- Problem
The response should contain only those lines of the entries below that include the string "pour".

Saved data entries:
=== Section Start ===

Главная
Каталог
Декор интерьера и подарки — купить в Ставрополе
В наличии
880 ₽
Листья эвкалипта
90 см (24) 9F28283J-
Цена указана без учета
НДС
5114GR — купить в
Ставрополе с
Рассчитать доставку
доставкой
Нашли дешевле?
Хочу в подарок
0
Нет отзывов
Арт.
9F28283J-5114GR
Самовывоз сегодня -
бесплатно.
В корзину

=== Section End ===
=== Section Start ===

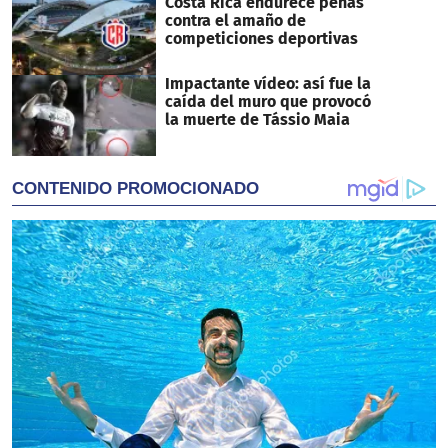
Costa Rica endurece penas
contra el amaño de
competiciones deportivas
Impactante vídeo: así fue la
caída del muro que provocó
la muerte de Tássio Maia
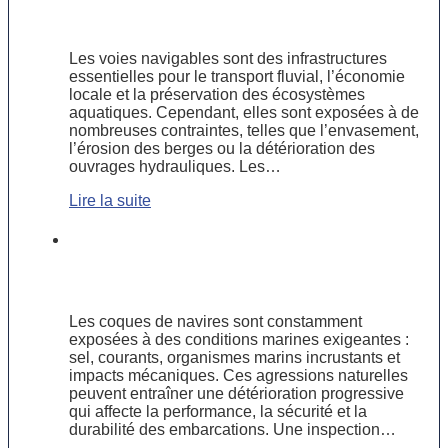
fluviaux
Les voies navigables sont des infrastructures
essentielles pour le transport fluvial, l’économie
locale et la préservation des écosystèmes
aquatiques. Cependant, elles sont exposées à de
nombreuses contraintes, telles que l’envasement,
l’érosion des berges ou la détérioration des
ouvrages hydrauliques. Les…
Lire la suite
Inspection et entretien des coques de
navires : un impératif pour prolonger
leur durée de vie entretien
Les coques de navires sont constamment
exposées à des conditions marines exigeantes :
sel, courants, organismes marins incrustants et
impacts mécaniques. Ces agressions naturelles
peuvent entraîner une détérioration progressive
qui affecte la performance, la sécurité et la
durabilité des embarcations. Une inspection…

=== Section End ===

- Solution
essentielles pour le transport fluvial, l’économie
navires : un impératif pour prolonger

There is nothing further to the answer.